La guerre d'Indochine est le conflit où la France a découvert la nécessité de faire de la "contre-guérilla" et acquis des méthodes qu'elle utilisera quelques années plus tard en Algérie, selon le spécialiste en stratégie François Géré."La guerre d'Indochine a eu une énorme influence sur la guerre d'Algérie car les militaires français ont essayé d'appliquer en Algérie des méthodes dont ils avaient vu le fonctionnement opératoire au Vietnam, un pays où l'humiliation subie les a conduits à penser qu'il fallait changer le style de combat", juge, dans un entretien avec l'AFP, cet agrégé et docteur en Histoire, directeur scientifique de la Fondation des Recherches Stratégiques et auteur d'un "Dictionnaire de la pensée stratégique".

Moins de dix ans après la seconde Guerre mondiale --la bataille de Diên Biên Phu a eu lieu de mars à mai 1954--, "on n'était plus dans une logique d'affrontement classique"."En Indochine, les Français ont alors commencé à comprendre ce qu'était la guerre révolutionnaire et ils ont essayé d'ébaucher une contre-guerre révolutionnaire", rappelle François Géré, ajoutant que "pour beaucoup d'officiers français, la puissance du Viêt-minh avait été de créer des organisations de jeunes, femmes, vieillards, etc".Et ils ont essayé d'appliquer la même méthode en Algérie, comprenant sur le terrain que "le FLN encadrait les populations comme l'avait fait le Viet-minh au Vietnam".

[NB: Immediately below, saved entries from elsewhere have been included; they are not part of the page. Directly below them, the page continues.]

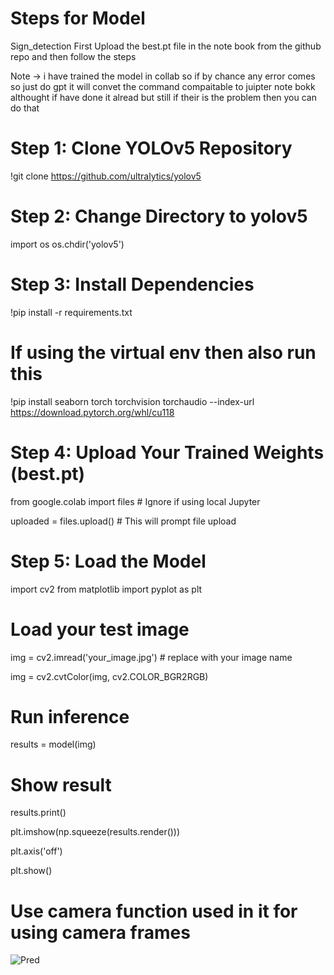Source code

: # Steps for Model 
Sign_detection
First Upload the best.pt file in the note book from the github repo and then follow the steps 

Note -> i have trained the model in collab so if by chance any error comes so just do gpt it will convet the command compaitable to juipter note bokk althought if have done it alread but still if their is the problem then you can do that 

# Step 1: Clone YOLOv5 Repository
 
!git clone https://github.com/ultralytics/yolov5

# Step 2: Change Directory to yolov5

import os
os.chdir('yolov5')

# Step 3: Install Dependencies

!pip install -r requirements.txt

# If using the virtual env then also run this 

!pip install seaborn torch torchvision torchaudio --index-url https://download.pytorch.org/whl/cu118

# Step 4: Upload Your Trained Weights (best.pt)

from google.colab import files  # Ignore if using local Jupyter

uploaded = files.upload()       # This will prompt file upload

# Step 5: Load the Model
 
 import cv2
from matplotlib import pyplot as plt

# Load your test image
img = cv2.imread('your_image.jpg')  # replace with your image name

img = cv2.cvtColor(img, cv2.COLOR_BGR2RGB)

# Run inference
results = model(img)

# Show result
results.print()

plt.imshow(np.squeeze(results.render()))

plt.axis('off')

plt.show()

# Use camera function used in it for using camera frames 

![Pred](https://github.com/user-attachments/assets/c7d13fad-822f-439d-843a-53c9b0ba47c9)


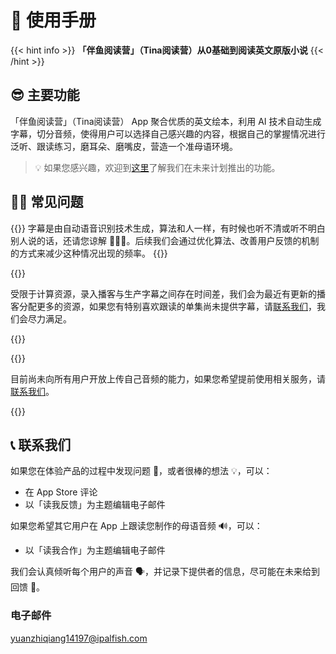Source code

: # 📖 使用手册

{{< hint info >}}
**「伴鱼阅读营」（Tina阅读营）从0基础到阅读英文原版小说**
{{< /hint >}}

## 😎 主要功能

「伴鱼阅读营」（Tina阅读营） App 聚合优质的英文绘本，利用 AI 技术自动生成字幕，切分音频，使得用户可以选择自己感兴趣的内容，根据自己的掌握情况进行泛听、跟读练习，磨耳朵、磨嘴皮，营造一个准母语环境。

> 💡 如果您感兴趣，欢迎到[这里](./roadmap)了解我们在未来计划推出的功能。

## 🙋🏻 常见问题

{{<faq title="字幕不精准？" id="inaccurate-captions">}}
字幕是由自动语音识别技术生成，算法和人一样，有时候也听不清或听不明白别人说的话，还请您谅解 🙇🏻‍♂️。后续我们会通过优化算法、改善用户反馈的机制的方式来减少这种情况出现的频率。
{{</faq>}}

{{<faq title="没有字幕？" id="no-caption-found">}}

受限于计算资源，录入播客与生产字幕之间存在时间差，我们会为最近有更新的播客分配更多的资源，如果您有特别喜欢跟读的单集尚未提供字幕，请[联系我们](#-联系我们)，我们会尽力满足。

{{</faq>}}

{{<faq title="想使用自己的音频？" id="specific-audios">}}

目前尚未向所有用户开放上传自己音频的能力，如果您希望提前使用相关服务，请[联系我们](#-联系我们)。

{{</faq>}}

## 📞 联系我们

如果您在体验产品的过程中发现问题 🐞，或者很棒的想法 💡，可以：

- 在 App Store 评论
- 以「读我反馈」为主题编辑电子邮件

如果您希望其它用户在 App 上跟读您制作的母语音频 🔊，可以：

- 以「读我合作」为主题编辑电子邮件

我们会认真倾听每个用户的声音 🗣，并记录下提供者的信息，尽可能在未来给到回馈 🎁。

### 电子邮件

yuanzhiqiang14197@ipalfish.com
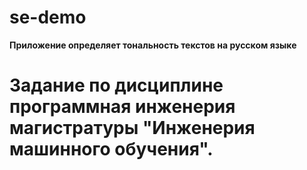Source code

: # se-demo
**Приложение определяет тональность текстов на русском языке**
# Задание по дисциплине программная инженерия магистратуры "Инженерия машинного обучения".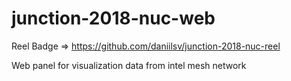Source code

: # junction-2018-nuc-web

Reel Badge => https://github.com/daniilsv/junction-2018-nuc-reel

Web panel for visualization data from intel mesh network
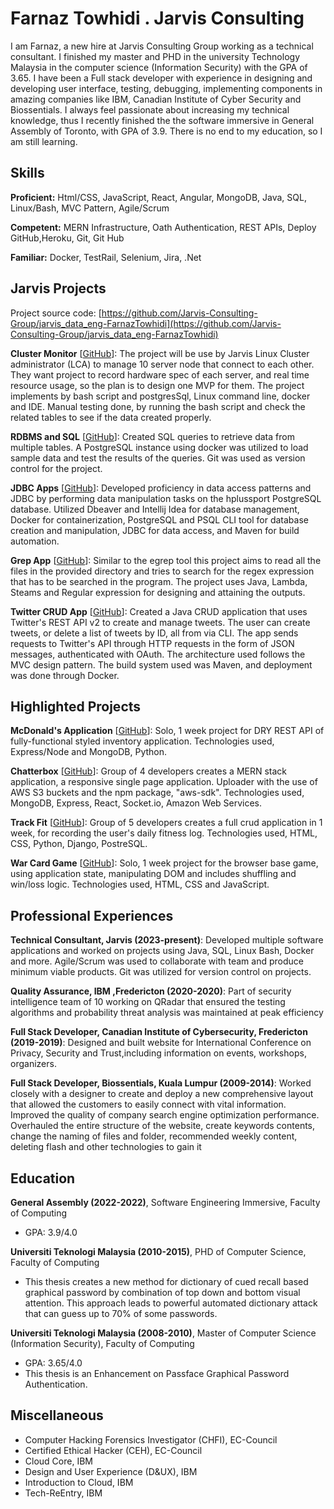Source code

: # Farnaz Towhidi . Jarvis Consulting

I am Farnaz, a new hire at Jarvis Consulting Group working as a technical consultant. I finished my master and PHD in the university Technology Malaysia in the computer science (Information Security) with the GPA of 3.65. I have been a Full stack developer with experience in designing and developing user interface, testing, debugging, implementing components in amazing companies like IBM, Canadian Institute of Cyber Security and Biossentials. I always feel passionate about increasing  my technical knowledge, thus I recently finished the the software immersive in General Assembly of Toronto, with GPA of 3.9. There is no end to my education, so I am still learning.

## Skills

**Proficient:** Html/CSS, JavaScript, React, Angular, MongoDB, Java, SQL, Linux/Bash, MVC Pattern, Agile/Scrum

**Competent:** MERN Infrastructure, Oath Authentication, REST APIs, Deploy GitHub,Heroku, Git, Git Hub

**Familiar:** Docker, TestRail, Selenium, Jira, .Net

## Jarvis Projects

Project source code: [https://github.com/Jarvis-Consulting-Group/jarvis_data_eng-FarnazTowhidi](https://github.com/Jarvis-Consulting-Group/jarvis_data_eng-FarnazTowhidi)


**Cluster Monitor** [[GitHub](https://github.com/Jarvis-Consulting-Group/jarvis_data_eng-FarnazTowhidi/tree/masterhttps://github.com/Jarvis-Consulting-Group/jarvis_data_eng-FarnazTowhidi/tree/develop/linux_sql)]: The project will be use by Jarvis Linux Cluster administrator (LCA) to manage 10 server node that connect to each other. They want project to record hardware spec of each server, and real time resource usage, so the plan is to design one MVP for them. The project implements by bash script and postgresSql, Linux command line, docker and  IDE. Manual testing done, by running the bash script and check the related tables to see if the data created properly.

**RDBMS and SQL** [[GitHub](https://github.com/Jarvis-Consulting-Group/jarvis_data_eng-FarnazTowhidi/tree/master/linux_sql/sql)]: Created SQL queries to retrieve data from multiple tables. A PostgreSQL instance using docker was utilized to load sample data and test the results of the queries. Git was used as version control for the project.

**JDBC Apps** [[GitHub](https://github.com/Jarvis-Consulting-Group/jarvis_data_eng-FarnazTowhidi/tree/master/core_java/jdbc)]: Developed proficiency in data access patterns and JDBC by performing data manipulation tasks on the hplussport PostgreSQL database. Utilized Dbeaver and Intellij Idea for database management, Docker for containerization, PostgreSQL and PSQL CLI tool for database creation and manipulation, JDBC for data access, and Maven for build automation.

**Grep App** [[GitHub](https://github.com/Jarvis-Consulting-Group/jarvis_data_eng-FarnazTowhidi/tree/master/core_java/grep)]: Similar to the egrep tool this project aims to read all the files in the provided directory and tries to search for the regex expression that has to be searched in the program. The project uses Java, Lambda, Steams and Regular expression for designing and attaining the outputs.

**Twitter CRUD App** [[GitHub](https://github.com/Jarvis-Consulting-Group/jarvis_data_eng-FarnazTowhidi/tree/master/core_java/twitter)]: Created a Java CRUD application that uses Twitter's REST API v2 to create and manage tweets. The user can create tweets, or delete a list of tweets by ID, all from via CLI. The app sends requests to Twitter's API through HTTP requests in the form of JSON messages, authenticated with OAuth. The architecture used follows the MVC design pattern. The build system used was Maven, and deployment was done through Docker.


## Highlighted Projects
**McDonald's Application** [[GitHub](https://github.com/FarnazTowhidi/macDonald)]: Solo, 1 week project for DRY REST API of fully-functional styled inventory application. Technologies used, Express/Node and MongoDB, Python.

**Chatterbox** [[GitHub](https://github.com/FarnazTowhidi/mern-project)]: Group of 4 developers creates a MERN stack application, a responsive single page application. Uploader with the use of AWS S3 buckets and the npm package, "aws-sdk". Technologies used, MongoDB, Express, React, Socket.io, Amazon Web Services.

**Track Fit** [[GitHub](https://github.com/aerlikh17/track-fit-app)]: Group of 5 developers creates a full crud application in 1 week, for recording the user's daily fitness log. Technologies used, HTML, CSS, Python, Django, PostreSQL.

**War Card Game** [[GitHub](https://github.com/FarnazTowhidi/warCardGame)]: Solo, 1 week project for the browser base game, using application state, manipulating DOM and includes shuffling and win/loss logic. Technologies used, HTML, CSS and JavaScript.


## Professional Experiences

**Technical Consultant, Jarvis (2023-present)**: Developed multiple software applications and worked on projects using Java, SQL, Linux Bash, Docker and more. Agile/Scrum was used to collaborate with team and produce minimum viable products. Git was utilized for version control on projects.

**Quality Assurance, IBM ,Fredericton (2020-2020)**: Part of security intelligence team of 10 working on QRadar that ensured the testing algorithms and probability threat analysis was maintained at peak efficiency

**Full Stack Developer, Canadian Institute of Cybersecurity, Fredericton (2019-2019)**: Designed and built website for International Conference on Privacy, Security and Trust,including information on events, workshops, organizers.

**Full Stack Developer, Biossentials, Kuala Lumpur (2009-2014)**: Worked closely with a designer to create and deploy a new comprehensive layout that allowed the customers to easily connect with vital information. Improved the quality of company search engine optimization performance. Overhauled the entire structure of the website, create keywords contents, change the naming of files and folder, recommended weekly content, deleting flash and other technologies to gain it


## Education
**General Assembly (2022-2022)**, Software Engineering Immersive, Faculty of Computing
- GPA: 3.9/4.0

**Universiti Teknologi Malaysia (2010-2015)**, PHD of Computer Science, Faculty of Computing
- This thesis creates a new method for dictionary of cued recall based graphical password by combination of top down and bottom visual attention. This approach leads to powerful automated dictionary attack that can guess up to 70% of some passwords.

**Universiti Teknologi Malaysia (2008-2010)**, Master of Computer Science (Information Security), Faculty of Computing
- GPA: 3.65/4.0
- This thesis is an Enhancement on Passface Graphical Password Authentication.


## Miscellaneous
- Computer Hacking Forensics Investigator (CHFI), EC-Council
- Certified Ethical Hacker (CEH), EC-Council
- Cloud Core, IBM
- Design and User Experience (D&UX), IBM
- Introduction to Cloud, IBM
- Tech-ReEntry, IBM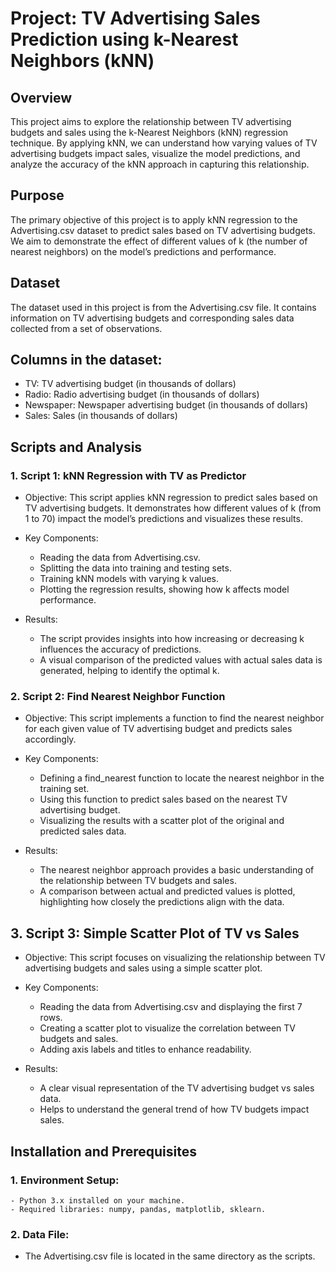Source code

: # Project: TV Advertising Sales Prediction using k-Nearest Neighbors (kNN)  

## Overview
This project aims to explore the relationship between TV advertising budgets and sales using the k-Nearest Neighbors (kNN) regression technique. By applying kNN, we can understand how varying values of TV advertising budgets impact sales, visualize the model predictions, and analyze the accuracy of the kNN approach in capturing this relationship.

## Purpose
The primary objective of this project is to apply kNN regression to the Advertising.csv dataset to predict sales based on TV advertising budgets. We aim to demonstrate the effect of different values of k (the number of nearest neighbors) on the model’s predictions and performance.

## Dataset
The dataset used in this project is from the Advertising.csv file. It contains information on TV advertising budgets and corresponding sales data collected from a set of observations.

## Columns in the dataset:
- TV: TV advertising budget (in thousands of dollars)
- Radio: Radio advertising budget (in thousands of dollars)
- Newspaper: Newspaper advertising budget (in thousands of dollars)
- Sales: Sales (in thousands of dollars)

## Scripts and Analysis
### 1. Script 1: kNN Regression with TV as Predictor
- Objective: This script applies kNN regression to predict sales based on TV advertising budgets. It demonstrates how different values of k (from 1 to 70) impact the model’s predictions and visualizes these results.

- Key Components:

    - Reading the data from Advertising.csv.
    - Splitting the data into training and testing sets.
    - Training kNN models with varying k values.
    - Plotting the regression results, showing how k affects model performance.
  
- Results:

    - The script provides insights into how increasing or decreasing k influences the accuracy of predictions.
    - A visual comparison of the predicted values with actual sales data is generated, helping to identify the optimal k.
  
### 2. Script 2: Find Nearest Neighbor Function
- Objective: This script implements a function to find the nearest neighbor for each given value of TV advertising budget and predicts sales accordingly.

- Key Components:

    - Defining a find_nearest function to locate the nearest neighbor in the training set.
    - Using this function to predict sales based on the nearest TV advertising budget.
    - Visualizing the results with a scatter plot of the original and predicted sales data.

- Results:

    - The nearest neighbor approach provides a basic understanding of the relationship between TV budgets and sales.
    - A comparison between actual and predicted values is plotted, highlighting how closely the predictions align with the data.

## 3. Script 3: Simple Scatter Plot of TV vs Sales
- Objective: This script focuses on visualizing the relationship between TV advertising budgets and sales using a simple scatter plot.

- Key Components:

    - Reading the data from Advertising.csv and displaying the first 7 rows.
    - Creating a scatter plot to visualize the correlation between TV budgets and sales.
    - Adding axis labels and titles to enhance readability.
  
- Results:

    - A clear visual representation of the TV advertising budget vs sales data.
    - Helps to understand the general trend of how TV budgets impact sales.

## Installation and Prerequisites
### 1. Environment Setup:

    - Python 3.x installed on your machine.
    - Required libraries: numpy, pandas, matplotlib, sklearn.

### 2. Data File:

- The Advertising.csv file is located in the same directory as the scripts.
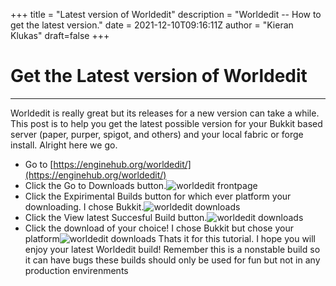 +++
title = "Latest version of Worldedit"
description = "Worldedit -- How to get the latest version."
date = 2021-12-10T09:16:11Z
author = "Kieran Klukas"
draft=false
+++
# Get the Latest version of Worldedit
---
Worldedit is really great but its releases for a new version can take a while. This post is to help you get the latest possible version for your Bukkit based server (paper, purper, spigot, and others) and your local fabric or forge install. Alright here we go.
* Go to [https://enginehub.org/worldedit/](https://enginehub.org/worldedit/)
* Click the Go to Downloads button.![worldedit frontpage](/pictures/latestworldedit/latestworldedit-frontpage.png)
* Click the Expirimental Builds button for which ever platform your downloading. I chose Bukkit.![worldedit downloads](/pictures/latestworldedit/latestworldedit-downloads.png)
* Click the View latest Succesful Build button.![worldedit downloads](/pictures/latestworldedit/latestworldedit-builds.png)
* Click the download of your choice! I chose Bukkit but chose your platform![worldedit downloads](/pictures/latestworldedit/latestworldedit-latestbuild.png)
Thats it for this tutorial. I hope you will enjoy your latest Worldedit build! Remember this is a nonstable build so it can have bugs these builds should only be used for fun but not in any production envirenments
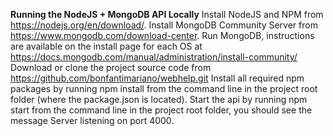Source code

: **Running the NodeJS + MongoDB API Locally**
Install NodeJS and NPM from  https://nodejs.org/en/download/.
Install MongoDB Community Server from  https://www.mongodb.com/download-center.
Run MongoDB, instructions are available on the install page for each OS at https://docs.mongodb.com/manual/administration/install-community/
Download or clone the project source code from https://github.com/bonfantimariano/webhelp.git
Install all required npm packages by running npm install from the command line in the project root folder (where the package.json is located).
Start the api by running npm start from the command line in the project root folder, you should see the message Server listening on port 4000. 
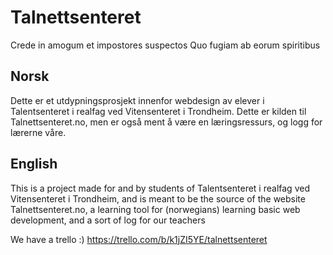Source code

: # Talnettsenteret
Crede in amogum et impostores suspectos
Quo fugiam ab eorum spiritibus

Norsk
---
Dette er et utdypningsprosjekt innenfor webdesign av elever i Talentsenteret i realfag ved Vitensenteret i Trondheim. Dette er kilden til Talnettsenteret.no, men er også ment å være en læringsressurs, og logg for lærerne våre.

English
---
This is a project made for and by students of Talentsenteret i realfag ved Vitensenteret i Trondheim, and is meant to be the source of the website Talnettsenteret.no, a learning tool for (norwegians) learning basic web development, and a sort of log for our teachers

We have a trello :) https://trello.com/b/k1jZI5YE/talnettsenteret
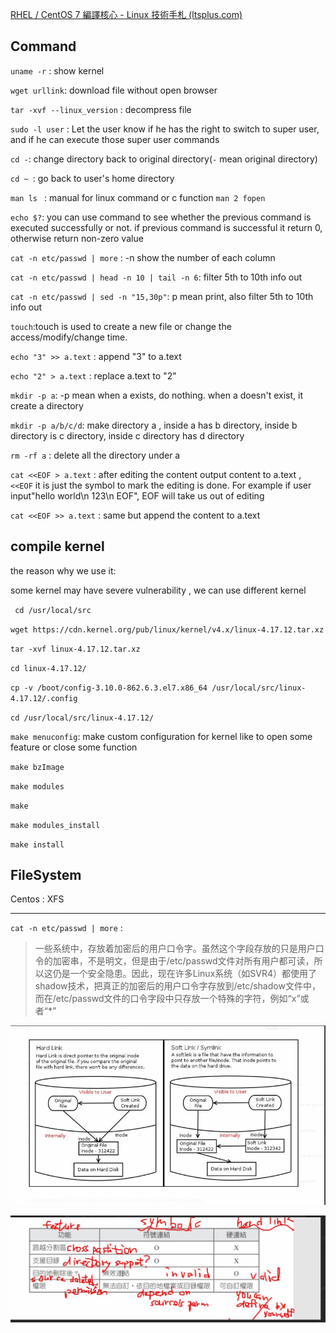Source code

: [RHEL / CentOS 7 編譯核心 - Linux 技術手札 (ltsplus.com)](https://www.ltsplus.com/linux/rhel-centos-7-compile-kernel)

## Command

``uname -r`` : show kernel

``wget urllink``: download file without open browser

``tar -xvf --linux_version`` : decompress file

``sudo -l user`` : Let the user know if he has the right to switch to super user, and if he can execute those super user commands

``cd -``: change directory back to original directory(``-`` mean original directory)

``cd ~ ``: go back to user's home directory

``man ls `` : manual for linux command or c function ``man 2 fopen`` 

``echo $?``: you can use command to see whether the previous command is executed successfully or not. if previous command is successful it return 0, otherwise return non-zero value

``cat -n etc/passwd | more`` : -n show the number of each column

``cat -n etc/passwd | head -n 10 | tail -n 6``: filter 5th to 10th info out

``cat -n etc/passwd | sed -n "15,30p"``: p mean print, also filter 5th to 10th info out

``touch``:touch is used to create a new file or change the access/modify/change time.

``echo "3" >> a.text`` : append "3" to a.text

``echo "2" > a.text`` : replace a.text to "2"

``mkdir -p a``: -p mean when a exists, do nothing. when a doesn't exist, it create a directory

``mkdir -p a/b/c/d``: make directory a , inside a has b directory, inside b directory is c directory, inside c directory has d directory

``rm -rf a`` : delete all the directory under a

``cat <<EOF > a.text`` : after editing the content output content to a.text , ``<<EOF`` it is just the symbol to mark the editing is done. For example if user input"hello world\n 123\n EOF", EOF will take us out of editing 	

``cat <<EOF >> a.text`` : same but append the content to a.text

## compile kernel

the reason why we use it:

some kernel may have severe vulnerability , we can use different kernel

`` cd /usr/local/src``

``wget https://cdn.kernel.org/pub/linux/kernel/v4.x/linux-4.17.12.tar.xz``

``tar -xvf linux-4.17.12.tar.xz``

``cd linux-4.17.12/``

``cp -v /boot/config-3.10.0-862.6.3.el7.x86_64 /usr/local/src/linux-4.17.12/.config``

``cd /usr/local/src/linux-4.17.12/``

``make menuconfig``: make custom configuration for kernel like to open some feature or close some function

``make bzImage``

``make modules``

``make``

``make modules_install`` 

``make install``

## FileSystem

Centos : XFS

----



``cat -n etc/passwd | more`` :

> 一些系统中，存放着加密后的用户口令字。虽然这个字段存放的只是用户口令的加密串，不是明文，但是由于/etc/passwd文件对所有用户都可读，所以这仍是一个安全隐患。因此，现在许多Linux系统（如SVR4）都使用了shadow技术，把真正的加密后的用户口令字存放到/etc/shadow文件中，而在/etc/passwd文件的口令字段中只存放一个特殊的字符，例如“x”或者“*”

![image-20220412113648794](./img/link.png)

![image-20220412115358105](./img/link_detail.png)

Même si ces méthodes de contre-guérilla --contrôle de foules et création de comités et organisations-- n'ont pas fonctionné en Algérie car "elles ne résolvaient pas le problème politique", elles demeurent efficaces un peu partout dans le monde, "même 50 ans plus tard et même encore aujourd'hui en Irak", car pour François Géré, "si vous laissez la population entièrement entre les mains de votre adversaire, vous aurez la population contre vous".Dans ces méthodes, "la part du renseignement est énorme", mais c'est un nouveau type de renseignement.

"Dans ce genre de guerre, la reconnaissance faite par des moyens militaires ne suffit plus car chaque individu devient potentiellement une source de renseignement".Ainsi, rappelle-t-il, les Français puis les Américains au Vietnam "se sont retrouvés dans une situation où chaque fois qu'ils bougeaient, il y avait un gamin qui les avait vus et qui passait le renseignement à une brave dame qui revenait avec son panier. Et cela terminait dans les services du renseignement du Viêt-minh".En Indochine, les Français ont alors appris que "le point fondamental est la coopération de la population. Ou elle donne du renseignement pour l'adversaire ou pour vous. Si c'est pour vous, vous avez pratiquement gagné", juge ce spécialiste, pour qui "une guerre révolutionnaire, c'est 90% de renseignement et 10% d'opérations".

Autre innovation en Indochine, l'armée française a développé les "petites unités mobiles envoyées sur les arrières de l'ennemi par parachutage. Cela a commencé en Indochine avec des moyens modestes, et cette technique fut développée en Algérie".La France, ajoute François Géré, a également développé le système des "commandos de chasse", une stratégie qui consiste à abandonner les structures militaires lourdes, comme les chars vite repérables, au profit d'"unités très mobiles qui doivent bénéficier d'un renseignement efficace et sont là pour traquer des forces adversaires". Une sorte d'ébauche des forces spéciales actuelles.